How to complete this task: From the data below, return all lines holding the string "BIAYA".

[Page-level text extractions]
▬▬▬▬▬▬
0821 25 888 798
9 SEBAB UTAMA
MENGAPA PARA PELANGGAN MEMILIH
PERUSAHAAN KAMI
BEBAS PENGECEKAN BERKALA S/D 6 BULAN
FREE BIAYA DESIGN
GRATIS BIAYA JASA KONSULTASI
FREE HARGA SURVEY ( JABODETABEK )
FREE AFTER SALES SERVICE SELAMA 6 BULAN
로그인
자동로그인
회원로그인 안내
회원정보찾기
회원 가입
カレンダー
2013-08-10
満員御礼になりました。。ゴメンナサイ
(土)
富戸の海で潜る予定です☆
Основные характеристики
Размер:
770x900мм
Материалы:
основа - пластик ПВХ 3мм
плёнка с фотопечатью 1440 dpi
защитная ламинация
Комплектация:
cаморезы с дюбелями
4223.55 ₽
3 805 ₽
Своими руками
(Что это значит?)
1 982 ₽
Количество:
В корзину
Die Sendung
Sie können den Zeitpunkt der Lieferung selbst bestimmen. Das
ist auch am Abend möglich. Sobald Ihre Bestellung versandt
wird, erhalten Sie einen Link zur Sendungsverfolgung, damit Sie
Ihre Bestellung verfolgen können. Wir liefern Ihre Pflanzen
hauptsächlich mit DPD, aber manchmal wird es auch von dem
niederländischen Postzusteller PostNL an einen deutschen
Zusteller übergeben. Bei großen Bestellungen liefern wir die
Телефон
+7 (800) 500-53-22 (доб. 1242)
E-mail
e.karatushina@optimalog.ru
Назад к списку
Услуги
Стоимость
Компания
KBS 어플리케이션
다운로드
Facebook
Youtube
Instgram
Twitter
▬▬▬▬▬▬
Answer to this exercise:
FREE BIAYA DESIGN
GRATIS BIAYA JASA KONSULTASI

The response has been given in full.